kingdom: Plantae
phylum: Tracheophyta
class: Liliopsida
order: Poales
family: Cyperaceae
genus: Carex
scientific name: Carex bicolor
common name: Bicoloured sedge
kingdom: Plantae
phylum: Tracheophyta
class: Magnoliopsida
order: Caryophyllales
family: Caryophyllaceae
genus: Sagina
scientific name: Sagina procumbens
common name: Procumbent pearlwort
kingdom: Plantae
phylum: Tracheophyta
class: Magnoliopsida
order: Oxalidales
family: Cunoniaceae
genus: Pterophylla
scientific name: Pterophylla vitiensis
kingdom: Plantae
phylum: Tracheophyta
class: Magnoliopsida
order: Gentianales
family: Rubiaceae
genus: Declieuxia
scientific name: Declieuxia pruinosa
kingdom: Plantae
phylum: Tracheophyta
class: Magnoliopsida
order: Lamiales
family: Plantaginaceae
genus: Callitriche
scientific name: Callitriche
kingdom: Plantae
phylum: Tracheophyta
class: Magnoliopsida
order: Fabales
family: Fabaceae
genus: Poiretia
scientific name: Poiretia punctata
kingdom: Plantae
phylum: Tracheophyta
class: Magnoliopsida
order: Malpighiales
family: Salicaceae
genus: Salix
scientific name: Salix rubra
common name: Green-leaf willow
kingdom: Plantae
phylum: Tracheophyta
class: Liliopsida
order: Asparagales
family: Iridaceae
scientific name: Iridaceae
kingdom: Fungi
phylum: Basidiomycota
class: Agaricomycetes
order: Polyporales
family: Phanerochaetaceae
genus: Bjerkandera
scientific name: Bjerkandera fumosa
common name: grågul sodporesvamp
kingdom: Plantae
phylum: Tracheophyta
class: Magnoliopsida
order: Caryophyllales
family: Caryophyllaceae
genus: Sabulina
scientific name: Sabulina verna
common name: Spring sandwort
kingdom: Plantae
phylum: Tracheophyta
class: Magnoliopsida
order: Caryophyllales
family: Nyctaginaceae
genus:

________________________________________

# AIM
Copy out every one of the rows above, replacing "common name" with "vernacular name" each time it appears and keeping everything else the same.

# TASK ANSWER
kingdom: Plantae
phylum: Tracheophyta
class: Liliopsida
order: Poales
family: Cyperaceae
genus: Carex
scientific name: Carex bicolor
vernacular name: Bicoloured sedge
kingdom: Plantae
phylum: Tracheophyta
class: Magnoliopsida
order: Caryophyllales
family: Caryophyllaceae
genus: Sagina
scientific name: Sagina procumbens
vernacular name: Procumbent pearlwort
kingdom: Plantae
phylum: Tracheophyta
class: Magnoliopsida
order: Oxalidales
family: Cunoniaceae
genus: Pterophylla
scientific name: Pterophylla vitiensis
kingdom: Plantae
phylum: Tracheophyta
class: Magnoliopsida
order: Gentianales
family: Rubiaceae
genus: Declieuxia
scientific name: Declieuxia pruinosa
kingdom: Plantae
phylum: Tracheophyta
class: Magnoliopsida
order: Lamiales
family: Plantaginaceae
genus: Callitriche
scientific name: Callitriche
kingdom: Plantae
phylum: Tracheophyta
class: Magnoliopsida
order: Fabales
family: Fabaceae
genus: Poiretia
scientific name: Poiretia punctata
kingdom: Plantae
phylum: Tracheophyta
class: Magnoliopsida
order: Malpighiales
family: Salicaceae
genus: Salix
scientific name: Salix rubra
vernacular name: Green-leaf willow
kingdom: Plantae
phylum: Tracheophyta
class: Liliopsida
order: Asparagales
family: Iridaceae
scientific name: Iridaceae
kingdom: Fungi
phylum: Basidiomycota
class: Agaricomycetes
order: Polyporales
family: Phanerochaetaceae
genus: Bjerkandera
scientific name: Bjerkandera fumosa
vernacular name: grågul sodporesvamp
kingdom: Plantae
phylum: Tracheophyta
class: Magnoliopsida
order: Caryophyllales
family: Caryophyllaceae
genus: Sabulina
scientific name: Sabulina verna
vernacular name: Spring sandwort
kingdom: Plantae
phylum: Tracheophyta
class: Magnoliopsida
order: Caryophyllales
family: Nyctaginaceae
genus:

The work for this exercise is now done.